Она снова уткнулась в бумаги, а я вдруг почувствовал почти непреодолимое желание сорвать с себя погоны, обжигающие мне плечи.
От моего радужного утреннего настроения не осталось ни малейшего следа. Я медленно спускался по лестнице, позабыв про лифт, тяжело переставляя ноги в яловых сапогах, ставших вдруг чугунно-тяжелыми, и тщетно пытался избавиться от навязчивого видения: падающего на колени Игорьку умирающего Вовчика и его матери, глядящей на меня пустыми и невидящими глазами. Эти обезумевшие глаза вновь и вновь возникали передо мной, как я ни пытался от них избавиться, и, казалось, будут теперь неотступно преследовать меня всю жизнь. В голове настойчиво билась одна мысль, не дающая мне покоя: неужели эта обезумевшая старуха и есть та самая женщина, с которой я говорил всего несколько дней назад? Впервые за последние пять лет я подумал, что ужас, который я пережил при сообщении о Валиной смерти, может испытывать, кроме меня, кто-то еще…
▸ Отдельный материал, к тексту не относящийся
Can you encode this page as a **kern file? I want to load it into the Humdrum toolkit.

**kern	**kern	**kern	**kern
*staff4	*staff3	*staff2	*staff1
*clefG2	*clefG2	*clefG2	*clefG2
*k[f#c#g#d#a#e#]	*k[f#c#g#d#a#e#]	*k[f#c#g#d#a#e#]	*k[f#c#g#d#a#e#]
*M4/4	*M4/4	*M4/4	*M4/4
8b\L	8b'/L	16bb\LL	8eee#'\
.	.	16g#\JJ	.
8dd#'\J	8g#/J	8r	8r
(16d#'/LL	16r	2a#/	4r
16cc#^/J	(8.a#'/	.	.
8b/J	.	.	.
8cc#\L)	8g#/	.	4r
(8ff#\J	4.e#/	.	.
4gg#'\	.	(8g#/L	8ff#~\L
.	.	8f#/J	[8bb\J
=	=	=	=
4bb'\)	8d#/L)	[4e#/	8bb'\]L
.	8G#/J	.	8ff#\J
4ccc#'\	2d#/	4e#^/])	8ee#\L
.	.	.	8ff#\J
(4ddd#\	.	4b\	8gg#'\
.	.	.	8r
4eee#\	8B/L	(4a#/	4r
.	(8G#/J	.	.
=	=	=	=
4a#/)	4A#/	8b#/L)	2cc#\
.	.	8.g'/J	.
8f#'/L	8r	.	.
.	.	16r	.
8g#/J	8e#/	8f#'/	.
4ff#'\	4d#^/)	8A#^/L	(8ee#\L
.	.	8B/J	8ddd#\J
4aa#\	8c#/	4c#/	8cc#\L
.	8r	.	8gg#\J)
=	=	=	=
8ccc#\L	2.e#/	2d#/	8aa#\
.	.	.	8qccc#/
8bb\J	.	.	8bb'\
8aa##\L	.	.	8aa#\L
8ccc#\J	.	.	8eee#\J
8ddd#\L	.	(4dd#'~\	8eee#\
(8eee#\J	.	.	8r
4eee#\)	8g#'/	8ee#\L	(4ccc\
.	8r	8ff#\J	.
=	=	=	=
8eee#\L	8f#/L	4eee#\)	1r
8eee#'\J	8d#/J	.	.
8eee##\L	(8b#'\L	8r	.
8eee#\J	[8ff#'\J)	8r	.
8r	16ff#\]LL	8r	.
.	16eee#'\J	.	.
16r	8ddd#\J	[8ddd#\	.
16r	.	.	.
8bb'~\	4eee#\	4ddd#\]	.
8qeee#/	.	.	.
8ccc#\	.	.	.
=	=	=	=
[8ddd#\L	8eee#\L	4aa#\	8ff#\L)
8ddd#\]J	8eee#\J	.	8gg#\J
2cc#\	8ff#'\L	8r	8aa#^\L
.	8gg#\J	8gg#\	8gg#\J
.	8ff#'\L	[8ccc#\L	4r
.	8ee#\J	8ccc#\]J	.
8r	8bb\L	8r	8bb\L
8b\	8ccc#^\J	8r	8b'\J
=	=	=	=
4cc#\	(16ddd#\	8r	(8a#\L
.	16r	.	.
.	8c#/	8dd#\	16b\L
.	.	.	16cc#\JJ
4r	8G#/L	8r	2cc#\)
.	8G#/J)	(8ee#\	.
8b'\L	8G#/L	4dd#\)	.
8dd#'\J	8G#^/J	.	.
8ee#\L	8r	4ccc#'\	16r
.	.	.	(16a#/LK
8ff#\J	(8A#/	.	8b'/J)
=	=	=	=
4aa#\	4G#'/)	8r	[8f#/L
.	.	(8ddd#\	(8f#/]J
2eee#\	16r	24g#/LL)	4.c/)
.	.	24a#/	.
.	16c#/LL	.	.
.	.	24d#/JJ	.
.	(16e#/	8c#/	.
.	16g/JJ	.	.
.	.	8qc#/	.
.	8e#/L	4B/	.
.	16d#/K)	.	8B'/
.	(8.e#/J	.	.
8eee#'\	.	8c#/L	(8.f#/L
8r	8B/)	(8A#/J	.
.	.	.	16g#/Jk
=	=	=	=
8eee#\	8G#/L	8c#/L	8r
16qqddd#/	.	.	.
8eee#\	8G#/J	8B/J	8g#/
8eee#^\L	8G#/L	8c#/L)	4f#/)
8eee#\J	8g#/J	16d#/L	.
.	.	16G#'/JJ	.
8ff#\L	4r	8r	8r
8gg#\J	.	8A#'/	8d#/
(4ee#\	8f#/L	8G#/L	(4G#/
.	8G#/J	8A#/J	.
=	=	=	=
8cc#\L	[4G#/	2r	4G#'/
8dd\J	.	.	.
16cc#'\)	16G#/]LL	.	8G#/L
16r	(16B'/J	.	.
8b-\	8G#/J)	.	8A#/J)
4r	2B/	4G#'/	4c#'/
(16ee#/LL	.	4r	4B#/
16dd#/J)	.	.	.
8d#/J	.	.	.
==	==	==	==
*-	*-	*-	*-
Спустившись на первый этаж, я вышел на улицу, расстегнул китель и сорвал душивший меня, как удавка, галстук. Закурив, я побрел грузной походкой в сторону своей машины, тупо и тяжело ворочая мысли в звенящей голове. Ничего во мне не осталось. Ни радости, ни огорчений, ни жажды деятельности. Только леденящая кровь тоска и усталость. Я даже не представлял себе, что я сейчас стану делать и куда поеду. Надо бы вернуться в управление и узнать результат проверки камеры хранения на вокзале. Надо заняться блондином и Ремневым и действовать по горячему следу. Надо выяснить, наконец, какая падаль из наших и есть те самые іушиі, о которых говорил блондин… Надо, надо, надо… Да ни хрена мне не надо. Напиться вдрызг и забыть обо всем на свете, вот что мне надо. Хоть ненадолго забыться. Забыться, чтобы не слышать этого несмолкающего воя в ушах, не видеть перед глазами безумной старухи с расцарапанным лицом и не думать, что я тому виной. Не думать об умирающем Дронове и мертвом Танаеве. О разговоре с Дорониным и о чемодане с наркотиками. Ни о чем. Ничего мне не надо. Ни-че-го. Все, что я делаю, — блеф, мыльный пузырь. Какой прок от того, что я ловлю, изымаю, обезвреживаю и защищаю? Какой, если, кроме отчаяния и горя, я ничего не сумел посеять в людских душах? Не кто-то, не какой-то абстрактный опер, а именно я, Валька Безуглов. Кто мне даст ответ на такой простой вопрос? И есть ли он вообще, этот ответ?